(Beginning of Text shown)
We also found that ARFGAP1 knockdown results in the mutant P290S PROKR2 having a greater distribution at the Golgi (Fig. 5). Moreover, we found that the mutant P290S PROKR2 shows greater association with β-COP (Fig. 5), a component of the COPI complex (42). Thus, these results suggested that the mutant P290S PROKR2, upon reaching the Golgi, is retrieved to the ER through the COPI pathway.

We also examined the possibility that the inhibition of this retrograde transport could result in mutant P290S PROKR2 being rerouted from the Golgi to either the lysosomal pathway for degradation or to the plasma membrane. However, when cells were treated with chloroquine, we found that siRNA against ARFGAP1 did not induce an increased level of the mutant P290S PROKR2 (), which ruled against the diversion from the Golgi to the lysosome for degradation. Moreover, siRNA against ARFGAP1 did not enhance the cell surface detection of the mutant P290S PROKR2 (), which ruled against the diversion from the Golgi to the plasma membrane.

RER1 Links P290S PROKR2 to the COPI Pathway.

We next considered that the COPI complex recognizes dilysine-based motifs at the C terminus of transmembrane cargo proteins for their retrograde transport from the Golgi to the ER (43). However, PROKR2 does not possess this motif at its C terminus. Thus, how can PROKR2 be transported through the COPI pathway? As an alternative to direct binding by the COPI complex, cargo proteins can also engage the COPI complex indirectly through transmembrane proteins known as cargo receptors. Such a situation would also explain why we had observed a relatively weak interaction between the mutant P290S PROKR2 and β-COP (Fig. 5). Thus, we next examined whether a cargo receptor links mutant P290S PROKR2 to the COPI complex.
(End of Text shown)
Task statement: Continue the passage on how mutant P290S PROKR2 is returned from the Golgi to the ER, starting right after its final sentence.
(Beginning of Given records)
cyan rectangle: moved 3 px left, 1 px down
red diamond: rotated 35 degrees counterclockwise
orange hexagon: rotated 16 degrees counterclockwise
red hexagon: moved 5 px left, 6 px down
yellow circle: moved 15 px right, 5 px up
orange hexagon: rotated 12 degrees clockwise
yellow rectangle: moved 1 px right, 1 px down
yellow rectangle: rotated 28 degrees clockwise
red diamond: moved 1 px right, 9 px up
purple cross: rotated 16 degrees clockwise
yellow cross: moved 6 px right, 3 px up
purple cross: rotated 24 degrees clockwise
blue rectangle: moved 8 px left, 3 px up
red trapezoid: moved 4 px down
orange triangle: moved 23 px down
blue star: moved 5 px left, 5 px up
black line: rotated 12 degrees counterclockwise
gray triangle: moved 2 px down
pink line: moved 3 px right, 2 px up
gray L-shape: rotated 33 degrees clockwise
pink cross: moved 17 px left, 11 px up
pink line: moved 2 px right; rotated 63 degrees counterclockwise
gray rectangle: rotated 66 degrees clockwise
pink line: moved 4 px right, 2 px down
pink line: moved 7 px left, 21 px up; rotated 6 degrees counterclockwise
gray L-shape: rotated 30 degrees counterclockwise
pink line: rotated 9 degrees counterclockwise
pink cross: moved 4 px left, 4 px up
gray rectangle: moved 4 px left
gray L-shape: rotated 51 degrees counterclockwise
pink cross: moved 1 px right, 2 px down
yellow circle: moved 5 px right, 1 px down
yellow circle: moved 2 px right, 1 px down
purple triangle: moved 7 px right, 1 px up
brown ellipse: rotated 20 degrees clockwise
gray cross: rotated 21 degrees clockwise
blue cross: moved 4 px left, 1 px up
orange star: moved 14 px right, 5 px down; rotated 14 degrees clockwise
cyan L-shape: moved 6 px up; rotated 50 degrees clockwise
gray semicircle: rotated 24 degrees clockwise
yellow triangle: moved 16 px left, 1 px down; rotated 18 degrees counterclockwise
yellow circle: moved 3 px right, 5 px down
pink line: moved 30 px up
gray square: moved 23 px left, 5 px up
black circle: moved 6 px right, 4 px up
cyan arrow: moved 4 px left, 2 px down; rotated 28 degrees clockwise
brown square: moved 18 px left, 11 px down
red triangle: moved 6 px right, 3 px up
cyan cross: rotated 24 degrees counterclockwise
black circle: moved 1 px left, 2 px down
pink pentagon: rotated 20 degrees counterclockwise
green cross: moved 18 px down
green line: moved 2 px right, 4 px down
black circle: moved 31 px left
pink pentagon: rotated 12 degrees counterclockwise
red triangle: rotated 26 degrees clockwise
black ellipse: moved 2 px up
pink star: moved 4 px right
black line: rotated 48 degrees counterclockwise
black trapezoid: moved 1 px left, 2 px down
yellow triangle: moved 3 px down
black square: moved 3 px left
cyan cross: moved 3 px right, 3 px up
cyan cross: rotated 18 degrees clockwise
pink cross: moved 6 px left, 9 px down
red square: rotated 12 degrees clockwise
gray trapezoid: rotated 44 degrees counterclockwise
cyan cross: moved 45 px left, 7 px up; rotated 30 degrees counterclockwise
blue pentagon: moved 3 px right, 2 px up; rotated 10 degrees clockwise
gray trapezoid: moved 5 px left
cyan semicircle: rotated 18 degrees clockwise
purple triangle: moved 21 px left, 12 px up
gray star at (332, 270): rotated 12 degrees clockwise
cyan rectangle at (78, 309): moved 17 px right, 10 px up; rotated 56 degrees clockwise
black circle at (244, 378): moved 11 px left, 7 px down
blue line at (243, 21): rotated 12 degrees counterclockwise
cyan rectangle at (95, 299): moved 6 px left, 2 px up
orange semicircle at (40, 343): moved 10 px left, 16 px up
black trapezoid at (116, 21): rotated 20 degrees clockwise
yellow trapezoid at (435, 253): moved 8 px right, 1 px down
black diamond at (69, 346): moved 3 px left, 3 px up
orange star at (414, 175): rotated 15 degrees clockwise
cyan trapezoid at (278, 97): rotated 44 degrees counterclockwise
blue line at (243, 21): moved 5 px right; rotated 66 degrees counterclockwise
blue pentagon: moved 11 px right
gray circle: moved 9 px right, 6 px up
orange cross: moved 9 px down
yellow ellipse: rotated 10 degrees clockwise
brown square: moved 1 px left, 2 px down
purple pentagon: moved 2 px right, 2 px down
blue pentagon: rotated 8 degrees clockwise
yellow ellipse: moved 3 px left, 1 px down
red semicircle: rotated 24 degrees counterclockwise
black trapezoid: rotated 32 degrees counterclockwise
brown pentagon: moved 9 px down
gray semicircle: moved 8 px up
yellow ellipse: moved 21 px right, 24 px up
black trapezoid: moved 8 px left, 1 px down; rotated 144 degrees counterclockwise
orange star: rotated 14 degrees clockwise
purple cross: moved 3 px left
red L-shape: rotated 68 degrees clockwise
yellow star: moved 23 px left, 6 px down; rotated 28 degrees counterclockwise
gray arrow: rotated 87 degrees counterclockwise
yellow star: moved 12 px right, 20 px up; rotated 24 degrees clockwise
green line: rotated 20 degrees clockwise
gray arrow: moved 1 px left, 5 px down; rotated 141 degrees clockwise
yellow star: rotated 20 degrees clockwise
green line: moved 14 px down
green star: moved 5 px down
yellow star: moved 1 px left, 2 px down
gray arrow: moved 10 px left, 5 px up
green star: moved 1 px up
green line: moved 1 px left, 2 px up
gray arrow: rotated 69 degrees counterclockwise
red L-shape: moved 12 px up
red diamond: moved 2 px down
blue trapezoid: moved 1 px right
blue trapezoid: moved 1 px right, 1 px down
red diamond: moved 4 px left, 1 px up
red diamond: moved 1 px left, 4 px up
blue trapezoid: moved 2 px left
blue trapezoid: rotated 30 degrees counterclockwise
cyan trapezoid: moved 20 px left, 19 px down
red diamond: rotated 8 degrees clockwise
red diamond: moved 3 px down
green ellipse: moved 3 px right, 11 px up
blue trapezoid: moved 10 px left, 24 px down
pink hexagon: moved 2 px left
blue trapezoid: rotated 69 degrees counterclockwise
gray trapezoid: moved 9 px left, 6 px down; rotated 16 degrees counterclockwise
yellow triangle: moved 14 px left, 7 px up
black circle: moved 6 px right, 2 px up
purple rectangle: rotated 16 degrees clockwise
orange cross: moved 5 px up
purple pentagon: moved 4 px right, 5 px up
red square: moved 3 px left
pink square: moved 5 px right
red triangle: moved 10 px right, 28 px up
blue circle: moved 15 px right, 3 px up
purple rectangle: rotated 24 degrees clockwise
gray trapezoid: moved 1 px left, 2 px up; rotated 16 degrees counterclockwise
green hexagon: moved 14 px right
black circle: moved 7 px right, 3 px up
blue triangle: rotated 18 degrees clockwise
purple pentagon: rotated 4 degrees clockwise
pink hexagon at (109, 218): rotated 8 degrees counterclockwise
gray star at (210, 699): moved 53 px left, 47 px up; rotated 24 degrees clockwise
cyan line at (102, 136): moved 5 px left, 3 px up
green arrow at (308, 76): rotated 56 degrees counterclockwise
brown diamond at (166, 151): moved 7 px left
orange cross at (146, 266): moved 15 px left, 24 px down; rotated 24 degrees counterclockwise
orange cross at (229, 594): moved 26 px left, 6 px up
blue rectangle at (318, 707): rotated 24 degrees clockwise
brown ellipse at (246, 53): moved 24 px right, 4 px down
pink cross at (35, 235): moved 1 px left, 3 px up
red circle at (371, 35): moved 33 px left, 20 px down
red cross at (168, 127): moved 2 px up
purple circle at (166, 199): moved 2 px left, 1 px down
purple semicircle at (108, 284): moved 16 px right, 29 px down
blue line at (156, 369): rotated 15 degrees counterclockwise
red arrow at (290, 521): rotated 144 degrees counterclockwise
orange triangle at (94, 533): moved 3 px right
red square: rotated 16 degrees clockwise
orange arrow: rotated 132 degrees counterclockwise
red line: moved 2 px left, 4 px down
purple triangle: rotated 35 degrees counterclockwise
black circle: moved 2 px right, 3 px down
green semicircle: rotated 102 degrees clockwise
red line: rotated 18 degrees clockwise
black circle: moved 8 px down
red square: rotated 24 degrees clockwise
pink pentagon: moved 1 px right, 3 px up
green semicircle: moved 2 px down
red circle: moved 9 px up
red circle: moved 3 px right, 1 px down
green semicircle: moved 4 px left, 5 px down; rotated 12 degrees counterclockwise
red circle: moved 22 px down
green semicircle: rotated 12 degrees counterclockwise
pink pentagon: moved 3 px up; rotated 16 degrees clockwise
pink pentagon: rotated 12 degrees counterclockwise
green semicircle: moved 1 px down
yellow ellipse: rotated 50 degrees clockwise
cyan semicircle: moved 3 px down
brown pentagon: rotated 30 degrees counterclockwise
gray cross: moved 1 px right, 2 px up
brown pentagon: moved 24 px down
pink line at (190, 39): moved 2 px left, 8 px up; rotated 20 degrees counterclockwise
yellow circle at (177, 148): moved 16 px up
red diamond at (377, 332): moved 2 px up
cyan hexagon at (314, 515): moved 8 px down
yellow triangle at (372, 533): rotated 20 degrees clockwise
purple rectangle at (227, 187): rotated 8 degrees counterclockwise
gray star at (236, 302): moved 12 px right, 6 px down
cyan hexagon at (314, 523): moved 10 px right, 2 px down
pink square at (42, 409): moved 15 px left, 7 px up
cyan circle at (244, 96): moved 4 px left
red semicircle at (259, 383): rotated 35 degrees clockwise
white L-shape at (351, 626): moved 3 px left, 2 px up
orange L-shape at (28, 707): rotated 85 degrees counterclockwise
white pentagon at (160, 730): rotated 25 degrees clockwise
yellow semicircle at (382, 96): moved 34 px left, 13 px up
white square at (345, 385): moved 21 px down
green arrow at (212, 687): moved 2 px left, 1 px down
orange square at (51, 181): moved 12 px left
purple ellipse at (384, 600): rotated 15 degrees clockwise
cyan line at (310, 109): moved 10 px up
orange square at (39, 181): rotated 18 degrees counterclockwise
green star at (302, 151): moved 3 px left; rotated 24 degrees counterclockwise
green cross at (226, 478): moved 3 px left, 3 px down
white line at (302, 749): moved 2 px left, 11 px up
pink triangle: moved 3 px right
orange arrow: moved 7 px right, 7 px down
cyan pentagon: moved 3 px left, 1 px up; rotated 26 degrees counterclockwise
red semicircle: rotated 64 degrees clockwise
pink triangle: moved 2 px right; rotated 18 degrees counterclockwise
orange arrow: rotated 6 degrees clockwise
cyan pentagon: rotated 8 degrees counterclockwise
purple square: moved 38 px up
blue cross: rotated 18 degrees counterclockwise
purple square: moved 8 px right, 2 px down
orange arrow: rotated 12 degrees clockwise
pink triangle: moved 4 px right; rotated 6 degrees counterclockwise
(End of Given records)
Solved exercise:
A particularly well-known cargo receptor of the COPI pathway is the Lys-Asp-Glu-Leu (KDEL) receptor, which binds soluble luminal proteins that possess the KDEL motif at their C terminus and retrieves them from the Golgi to the ER (39). Many protein-folding chaperones in the ER possess the KDEL motif, including BiP, and are known to be transported to the Golgi and then retrieved to the ER through the KDEL receptor (44). Thus, as we had detected an interaction between the mutant P290S PROKR2 and BiP (Fig. 4), one possibility could be that the mutant P290S PROKR2 is transported through the COPI pathway by interacting with KDEL-bearing chaperones that can engage the KDEL receptor (Fig. 6, model i). Alternatively, RER1 has been shown to bind transmembrane cargo proteins and link them to the COPI complex for retrograde transport from the Golgi to the ER (45–48). Thus, another possibility could be that the mutant P290S PROKR2 is transported through the COPI pathway through association with RER1 (Fig. 6, model ii). Performing coprecipitation experiments, we found that neither P290S nor WT PROKR2 shows an appreciable association with the KDEL receptor (Fig. 6), while both forms have an appreciable association with RER1, with the mutant PROKR2 associating with RER1 better than the WT PROKR2 (Fig. 6). It is further notable that these results are consistent with our interactome results which had revealed PROKR2 to associate with RER1 but not with the KDEL receptor (Fig. 2).

Fig. 6.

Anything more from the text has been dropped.